▸ **Aim of the exercise**:
The lines from the start of the data through the line with "don’t hesitate to seek support." are to be returned verbatim; all later lines are to be omitted.

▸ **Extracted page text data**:
[Start of Attachment]

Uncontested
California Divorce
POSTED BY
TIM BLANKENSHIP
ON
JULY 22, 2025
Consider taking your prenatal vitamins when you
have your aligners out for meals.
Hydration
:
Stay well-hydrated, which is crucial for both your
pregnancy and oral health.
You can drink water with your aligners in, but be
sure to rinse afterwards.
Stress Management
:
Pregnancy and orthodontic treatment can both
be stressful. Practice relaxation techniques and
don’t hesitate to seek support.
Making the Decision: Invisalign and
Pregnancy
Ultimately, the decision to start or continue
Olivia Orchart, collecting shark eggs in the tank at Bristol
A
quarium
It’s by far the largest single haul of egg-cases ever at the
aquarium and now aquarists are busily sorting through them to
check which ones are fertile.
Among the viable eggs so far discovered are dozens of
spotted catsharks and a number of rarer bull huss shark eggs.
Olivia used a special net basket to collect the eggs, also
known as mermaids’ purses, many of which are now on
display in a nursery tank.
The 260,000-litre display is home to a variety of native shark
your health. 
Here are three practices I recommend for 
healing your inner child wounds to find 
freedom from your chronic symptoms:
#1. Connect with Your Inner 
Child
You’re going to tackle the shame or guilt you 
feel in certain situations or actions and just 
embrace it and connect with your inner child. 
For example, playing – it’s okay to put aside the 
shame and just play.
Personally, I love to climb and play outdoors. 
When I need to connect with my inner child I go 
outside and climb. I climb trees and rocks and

[End of Attachment]

▸ **Your solution**:
Uncontested
California Divorce
POSTED BY
TIM BLANKENSHIP
ON
JULY 22, 2025
Consider taking your prenatal vitamins when you
have your aligners out for meals.
Hydration
:
Stay well-hydrated, which is crucial for both your
pregnancy and oral health.
You can drink water with your aligners in, but be
sure to rinse afterwards.
Stress Management
:
Pregnancy and orthodontic treatment can both
be stressful. Practice relaxation techniques and
don’t hesitate to seek support.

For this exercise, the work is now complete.